In the ‘Guardian’, Paul Krugman writes that the case for spending cuts “was a lie”. Simon Wren-Lewis’s J’accuse in the ‘London Review of Books’ is entitled ‘The Austerity Con’. Both pieces are worth reading: the authors are detailed and devastating in the intensity with which they take on the coalition government’s policy and rhetoric. (For those who really want their fill, Wren-Lewis has a piece into the New Statesman as well, plus a 10-part epic on his own very readable blog). There are also two big holes in their reasoning.

The Keynesian basis of the overarching argument is well-known and should be uncontroversial: cutting government spending or raising taxes in a recession, all other things being equal, mechanically lowers demand in the economy. Unless other things also change to offset this mechanical effect, growth falls.

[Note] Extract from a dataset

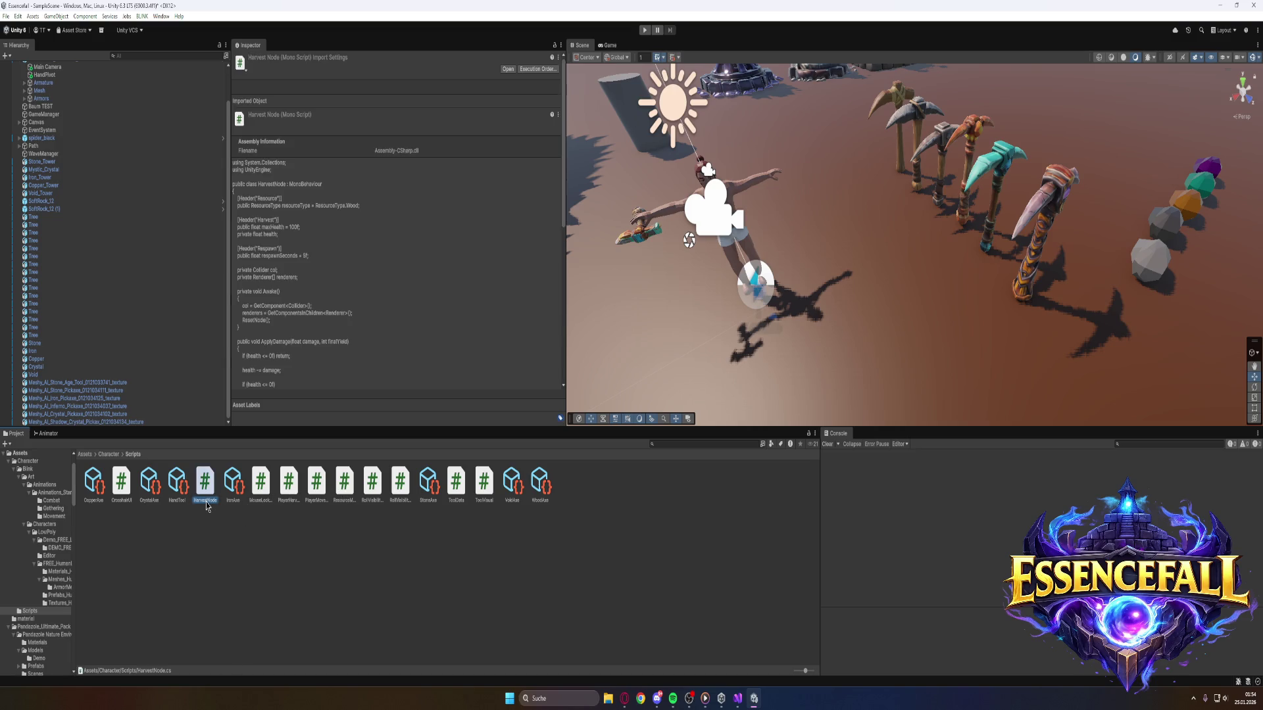
pyautogui.doubleClick(206, 483)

It is true that even this is disputed by some of the more ideological adherents to austerity. But for those interested in the truth, the debate is over how other things could reasonably be expected to change.

Krugman and Wren-Lewis gamely take on the most obvious other factors. One is monetary policy — as George Osborne explicitly stated from the outset, monetary policymakers should be expected to stabilise the economy.

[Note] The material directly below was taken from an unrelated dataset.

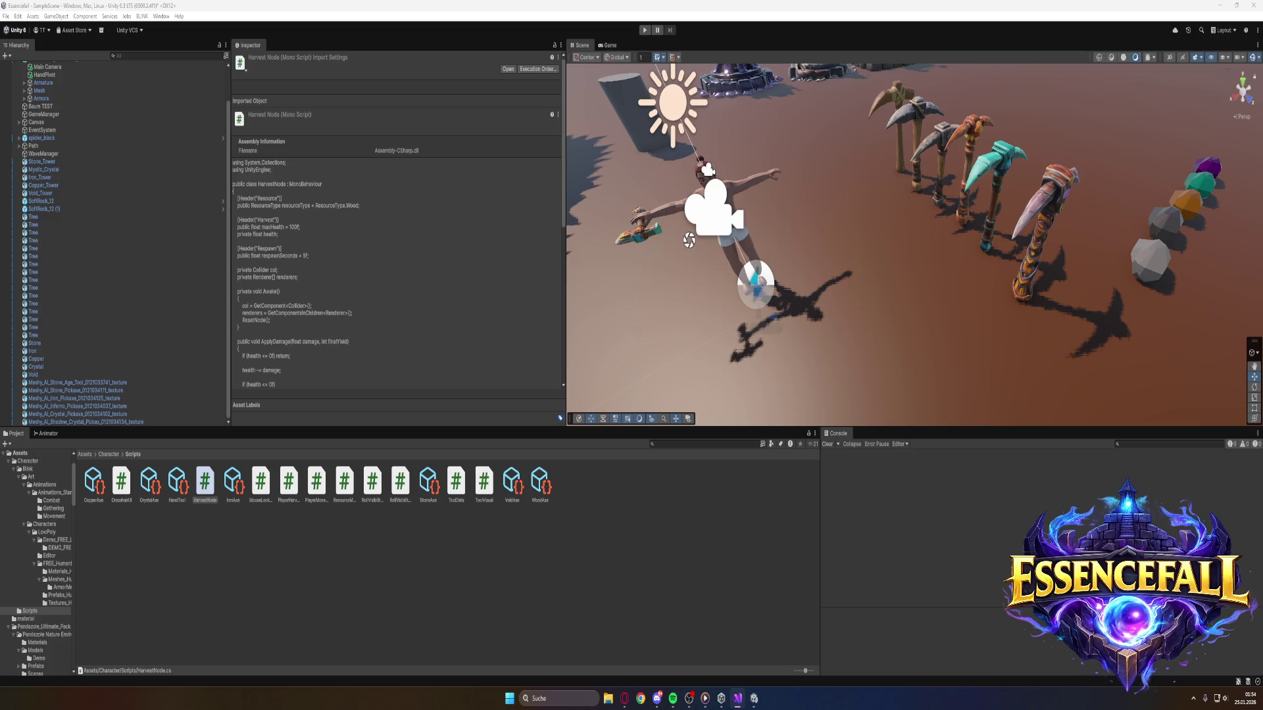
pyautogui.press('alt+Tab')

The other is the private sector — if private saving and spending decisions respond to government fiscal policy (beyond the mechanical Keynesian effect), they will reinforce or counteract the policy’s direct effects. The crucial question is which — does the response compensate for the fiscal cuts (or even overcompensate), or does it worsen them?

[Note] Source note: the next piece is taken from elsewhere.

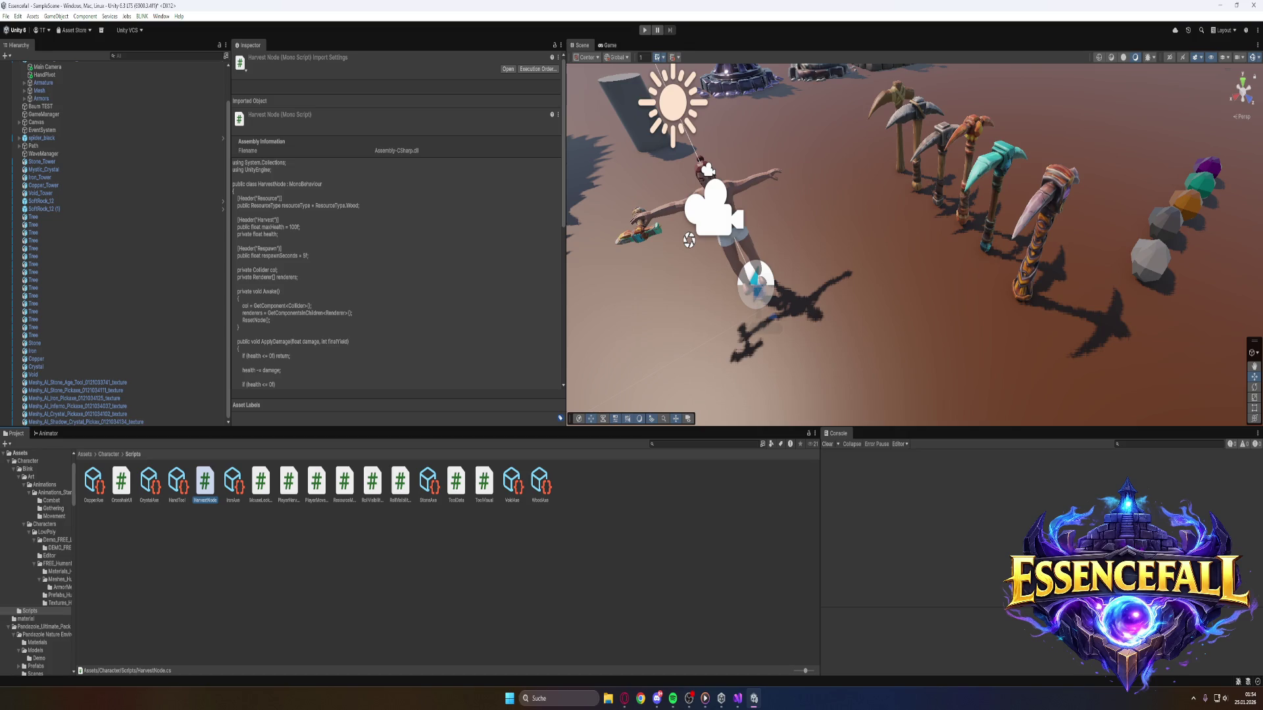
pyautogui.press('alt+Tab')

Take monetary policy first. Both critics suggest that in more normal situations, where monetary policy can boost demand, fiscal consolidation would not be a problem. But, they say, after 2008 monetary policy was powerless to do this because of the “zero lower bound” on interest rates.

All major central banks had lowered interest rates to close to zero; the Bank of England’s bank rate came down to 0.5 per cent. There was nothing more central banks could do to help the economy, say Krugman and Wren-Lewis.

But this is wrong. Denmark’s policy rate is now -0.75 per cent. The Swiss National Bank targets a band between -0.25 and -1.25 and is currently achieving a -0.72 overnight market rate. Even if these are as low as one can go (and there is strong reason to think rates can be pushed even lower), they mean that the BoE has had 1.25 percentage point of bank rate ammunition available to it throughout the crisis.

That’s a huge amount of conventional policy powder to keep dry when the economy is languishing. And, of course, there were other things the BoE could do, and did. It started quantitative easing — buying gilts — in 2009.

But here too, it was hardly up against a bound: it could have bought more and faster. It is curious how quickly Krugman and Wren-Lewis pass over these monetary policy insufficiencies.

Both take it as a given that monetary policy had reached a zero lower bound by 2009. Krugman spends only two sentences mentioning the evidence that this was not so, only to summarily dismiss its relevance. Wren-Lewis doesn’t mention it at all, though he explains QE. (It’s unclear whether he thinks it had much effect and in any case doesn’t state the BoE should have done more of it).

Yet without the premise that monetary policymakers could not do more, their entire argument becomes very lopsided. If the BoE was voluntarily keeping monetary policy tighter than it could have been, isn’t that where the blame is due? The FT, for example, told the BoE again and again that it wasn’t doing enough.

Second, the private sector response. Krugman and Wren-Lewis rightly call out the government’s overblown rhetoric of comparing the UK with Greece.

The similarity between the two countries — the size of the fiscal deficit — was less important than the differences — the much smaller UK public debt and the UK’s retention of national money presses. Those arguing for prompt fiscal consolidation in 2010 feared that high deficits would spook the private sector into cutting spending and perhaps even into a bond market panic, with higher interest rates depressing demand even further.

Krugman famously dismissed this worry as a belief in “bond vigilantes” and “confidence fairies”. But what, exactly, is his and Wren-Lewis’s argument for dismissing them? Surely not an appeal to Keynes, who thought animal spirits could do a lot of irrational things.

Instead they both make a claim that a government bond market panic is impossible in a country with its own central bank. Because it can always print money to service its debt, investors will never worry about their money not being paid back.

But of course it’s possible. As Wren-Lewis himself recently wrote: “Having your own central bank does not rule out the possibility of default.” If money printing comes with a cost — economic or political — then default is conceivable, and if default is conceivable, so is a self-fulfilling run.

Wren-Lewis, rightly, thinks that in a depressed economy, money printing is not costly in a direct economic sense — on the contrary it is beneficial because it keeps rates lower than they otherwise would be. (That is why the BoE should have done more of it, but Wren-Lewis prefers training his guns elsewhere.)

What about the political cost, however? Recall that the then-governor of the BoE took no pains to hide his view that deficits were becoming too large for his liking. Without revoking central bank independence, could the government have relied on the BoE doing “whatever it takes” to rule out capital flight from the gilt market?

If not (and if revoking independence in order to monetise deficits would be politically intolerable), it was still reasonable to worry about a self-fulfilling run. In the UK, such a run was no doubt unlikely, but here we are in the territory of disagreements about probabilities, not lies about impossible dangers.